General John Nicholson said the offensive in the eastern province of Nangarhar was part of US operations to degrade the capabilities of Islamic State wherever it raised its head, whether in Iraq and Syria or in Afghanistan.
The group, believed to be confined to three or four of the more than 400 districts in Afghanistan, last month claimed responsibility for bombing a demonstration by the Shia Hazara minority in the capital, Kabul, in which at least 80 people were killed.
Nicholson, in New Delhi for talks with the Indian military which has provided training and some arms to Afghanistan, said Afghan forces supported by the United States had just carried out a counter-terrorism operation against Islamic State.

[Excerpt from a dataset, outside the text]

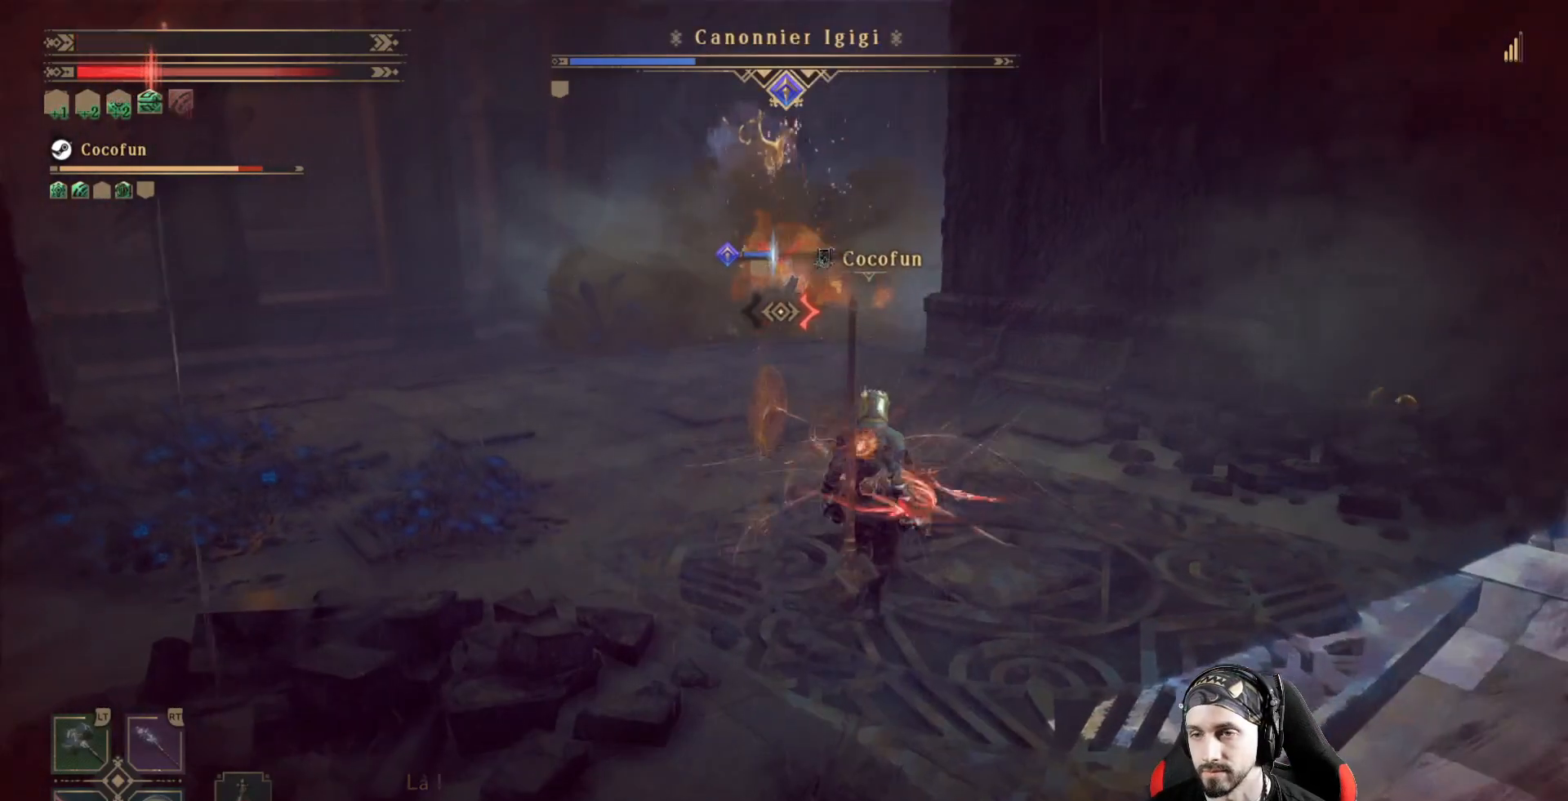
{"buttons": ["R2"], "left_stick": "up", "right_stick": "center", "events": []}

"They killed a number of top leaders of the organisation and upto 300 of their fighters," he told reporters.
"Obviously it's difficult to get an exact count, but what this amounts to is about 25 percent of the organisation at least, and so this represents a severe setback for them."
Islamic State first appeared in Afghanistan at the beginning of 2015, and had about 3,000 fighters at the height of the movement, many of them former members of militant groups such as the Pakistani Taliban and the Islamic Movement of Uzbekistan.
Previously considered a much smaller threat than its bitter enemies the Taliban, the group's bomb attack in Kabul underlined how dangerous it could be, even without holding large tracts of territory.